SANA × Cosmos-RL: Post-Training (SFT/RL) for Image & Video Diffusion Models¶
We have partnered with Cosmos-RL to provide a complete RL infrastructure for SANA. This document summarizes how to post-train (SFT/RL) SANA-Image or SANA-Video on Cosmos-RL.
Overview¶
SANA is an efficiency-oriented codebase for high-resolution image and video generation. Cosmos-RL is NVIDIA’s flexible and scalable reinforcement learning framework. Together they support:
- SFT (Supervised Fine-Tuning): full and LoRA for image and video
- RL (e.g. DiffusionNFT & Flow-GRPO): image and video with async reward service and configurable datasets
Supported Algorithms & Features¶
Cosmos-RL supports state-of-the-art algorithms including GRPO, DAPO for LLMs, and for diffusion/world models FlowGRPO, DDRL, and DiffusionNFT. SANA is natively supported. For full details see the Cosmos-RL documentation and the post-training of diffusion models overview.
Configuration¶
Configs: SANA configs live in configs/sana. Presets include:
- SFT — Image:
sana-image-sft,sana-image-sft-lora; Video:sana-video-sft,sana-video-sft-lora - RL — Image:
sana-image-nft; Video:sana-video-nft
See the Configuration Page for argument details.

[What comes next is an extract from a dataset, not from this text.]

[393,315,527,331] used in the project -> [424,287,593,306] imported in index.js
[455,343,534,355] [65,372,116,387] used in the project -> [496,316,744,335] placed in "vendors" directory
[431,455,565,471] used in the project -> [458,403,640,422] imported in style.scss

Reward service: Use a separate async reward service; see reward_service/README.md. Set REMOTE_REWARD_TOKEN, REMOTE_REWARD_ENQUEUE_URL, and REMOTE_REWARD_FETCH_URL for the trainer.
Training¶
SFT (example with image LoRA):
cosmos-rl --config ./configs/sana/sana-image-sft-lora.toml cosmos_rl.tools.dataset.diffusers_dataset
RL (image NFT):
cosmos-rl --config ./configs/sana/sana-image-nft.toml cosmos_rl.tools.dataset.diffusion_nft
Datasets: SFT uses local dirs with *.json + *.jpg / *.mp4. RL supports image datasets (e.g. pickscore, ocr, geneval) and video (e.g. filtered VidProM). You can customize via cosmos_rl/tools/dataset/diffusion_nft.py and the Customization guide.